Exercise text:
- - -
Reflective Probability Distributions and Standard Models of Arithmetic
post by Kaya Stechly 656 days ago | Abram Demski, Jessica Taylor and Patrick LaVictoire like this | discuss

Thanks to Benya for the result and to Rafael for helping write this. This result is included in the latest draft of the new Definability of Truth paper.

Working in the framework presented in Definability of Truth, we prove that every reflective, coherent $$\mathbb{P}$$ is supported only on non-standard models. We construct a finitely additive measure over the language which is supported on standard models and satisfies many of our desiderata. This shows that $$\mathbb{P}$$’s non-standard support is a direct result of requiring countable additivity.

Background

Note that some of the notation has changed from Definability of Truth: $$\mathbb{P}(\varphi)$$ is written as $$\mathbb{P}[\varphi]$$. This is to distinguish this as a function from the language to the reals, whereas $$\mathbb{P}(A)$$, for some $$A$$, is a function from the powerset of the set of all theories to the reals. Benya has shown that $$\mathbb{P}[\varphi]=\mathbb{P}(\{T:\varphi\in T\})$$, so we abuse notation and use the same symbol for both functions.

We now write $$P$$ for the inner language symbol instead of $$\mathbb{P}$$, as they are importantly different entities. Recall that $$\mathbb{P}$$ is a function from the language to $$[0,1]$$, and is a function in the metalanguage. We have modified the definition of $$P$$ sufficiently that we discuss it in the next section.

$$P$$ as a three place relation

Since we are now working in the realm of Peano arithmetic, we can weaken our definition of our inner probability distribution. Instead of defining $$P$$ as a function in the language, it is sufficient for $$P$$ to be a three place relation which arbitrarily approximates some metalanguage function.
- - -
Supplied material:
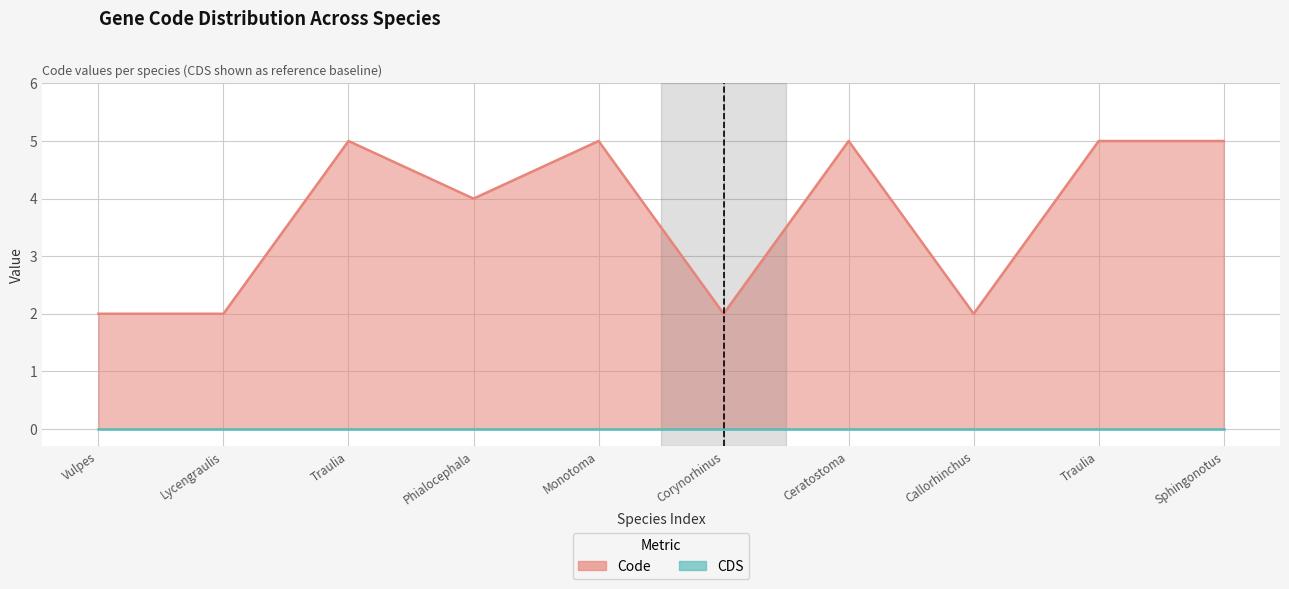

List the series in order of their overall mean, highest first.

Code values, CDS values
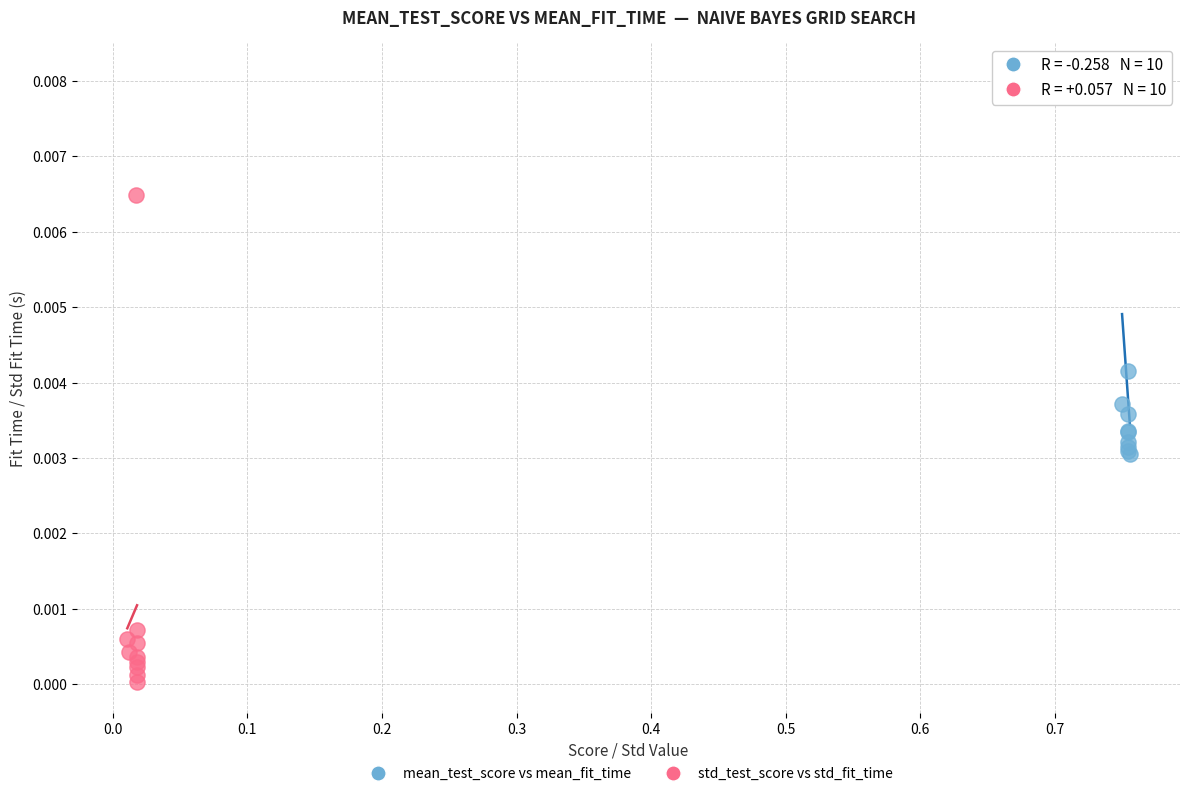

Which series has the widest spread of Y values?

std_test_score vs std_fit_time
- - -
To do:
(1) In the post on reflective probability distributions, what is the non-standard support of $$\mathbb{P}$$ a direct result of?
(2) Rewrite the stretch of the post on reflective probability distributions from "Thanks to Benya" through "requiring countable additivity.", putting "distribution" in place of "measure".

Solutions per task:
(1) Requiring countable additivity.

(2)
Thanks to Benya for the result and to Rafael for helping write this. This result is included in the latest draft of the new Definability of Truth paper.

Working in the framework presented in Definability of Truth, we prove that every reflective, coherent $$\mathbb{P}$$ is supported only on non-standard models. We construct a finitely additive distribution over the language which is supported on standard models and satisfies many of our desiderata. This shows that $$\mathbb{P}$$’s non-standard support is a direct result of requiring countable additivity.